GOAL OF THE EXERCISE: Begin at the top of the listing and stop after the line that has "right knee: (516, 533, 12)". Express those lines as a JSON list of strings, one string per line, with blank lines dropped and the pictures left out.

---------------

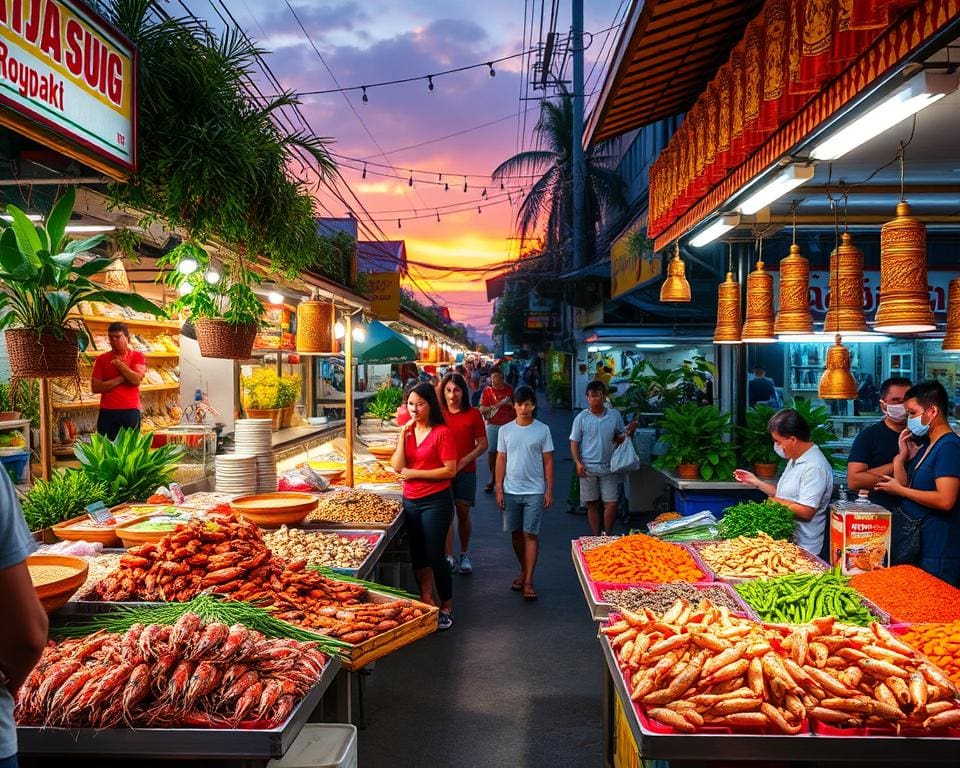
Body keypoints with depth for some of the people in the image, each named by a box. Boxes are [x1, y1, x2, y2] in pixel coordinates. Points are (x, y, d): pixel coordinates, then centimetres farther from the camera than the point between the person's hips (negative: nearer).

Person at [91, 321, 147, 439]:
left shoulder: (137, 356, 5)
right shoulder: (101, 359, 9)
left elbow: (136, 380, -10)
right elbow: (95, 387, 0)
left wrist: (119, 363, -6)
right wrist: (121, 379, -8)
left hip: (130, 411, -1)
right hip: (107, 412, 2)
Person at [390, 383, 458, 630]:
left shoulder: (442, 432, -11)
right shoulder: (407, 431, 6)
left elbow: (450, 470, -16)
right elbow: (397, 466, -5)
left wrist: (413, 473, -14)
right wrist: (402, 435, -13)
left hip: (436, 501, -6)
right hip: (410, 501, 6)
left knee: (435, 556, -1)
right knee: (418, 556, 14)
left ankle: (446, 608, 17)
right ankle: (427, 604, 29)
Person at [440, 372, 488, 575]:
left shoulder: (473, 414, 1)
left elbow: (483, 444, 2)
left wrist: (464, 460, -11)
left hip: (466, 471, 0)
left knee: (463, 513, 7)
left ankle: (464, 554, 24)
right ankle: (450, 558, -6)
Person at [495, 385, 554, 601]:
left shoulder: (542, 430, -2)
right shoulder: (505, 430, 2)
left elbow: (548, 461, 1)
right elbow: (501, 460, 5)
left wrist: (549, 490, -2)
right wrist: (499, 489, 1)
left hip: (534, 491, -2)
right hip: (511, 491, 2)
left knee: (530, 535, -3)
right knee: (516, 533, 12)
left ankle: (528, 582, 1)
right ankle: (524, 571, 31)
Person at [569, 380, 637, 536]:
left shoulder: (615, 415, 3)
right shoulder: (581, 418, -1)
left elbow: (620, 438, 11)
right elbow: (574, 442, 1)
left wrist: (629, 432, -9)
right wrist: (578, 463, -11)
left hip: (609, 468, 1)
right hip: (588, 469, -1)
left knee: (611, 504, -2)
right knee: (592, 504, 8)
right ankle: (596, 537, 20)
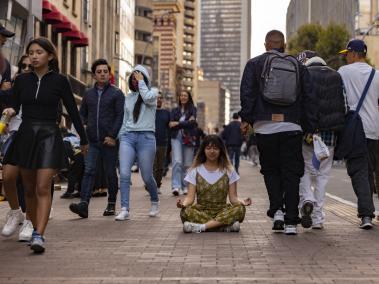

---------------

TASK OUTPUT:
[
  "Body keypoints with depth for some of the people in the image, each named by a box. Boxes are [x1, y1, x2, y2] in pixel coordinates. Points are (x, y, d): pixel coordinates, then centimetres farther from the camera than the point between the person's hips (negative: nearer).",
  "Person at [91, 321, 147, 439]:",
  "left shoulder: (137, 356, 5)",
  "right shoulder: (101, 359, 9)",
  "left elbow: (136, 380, -10)",
  "right elbow: (95, 387, 0)",
  "left wrist: (119, 363, -6)",
  "right wrist: (121, 379, -8)",
  "left hip: (130, 411, -1)",
  "right hip: (107, 412, 2)",
  "Person at [390, 383, 458, 630]:",
  "left shoulder: (442, 432, -11)",
  "right shoulder: (407, 431, 6)",
  "left elbow: (450, 470, -16)",
  "right elbow: (397, 466, -5)",
  "left wrist: (413, 473, -14)",
  "right wrist: (402, 435, -13)",
  "left hip: (436, 501, -6)",
  "right hip: (410, 501, 6)",
  "left knee: (435, 556, -1)",
  "right knee: (418, 556, 14)",
  "left ankle: (446, 608, 17)",
  "right ankle: (427, 604, 29)",
  "Person at [440, 372, 488, 575]:",
  "left shoulder: (473, 414, 1)",
  "left elbow: (483, 444, 2)",
  "left wrist: (464, 460, -11)",
  "left hip: (466, 471, 0)",
  "left knee: (463, 513, 7)",
  "left ankle: (464, 554, 24)",
  "right ankle: (450, 558, -6)",
  "Person at [495, 385, 554, 601]:",
  "left shoulder: (542, 430, -2)",
  "right shoulder: (505, 430, 2)",
  "left elbow: (548, 461, 1)",
  "right elbow: (501, 460, 5)",
  "left wrist: (549, 490, -2)",
  "right wrist: (499, 489, 1)",
  "left hip: (534, 491, -2)",
  "right hip: (511, 491, 2)",
  "left knee: (530, 535, -3)",
  "right knee: (516, 533, 12)"
]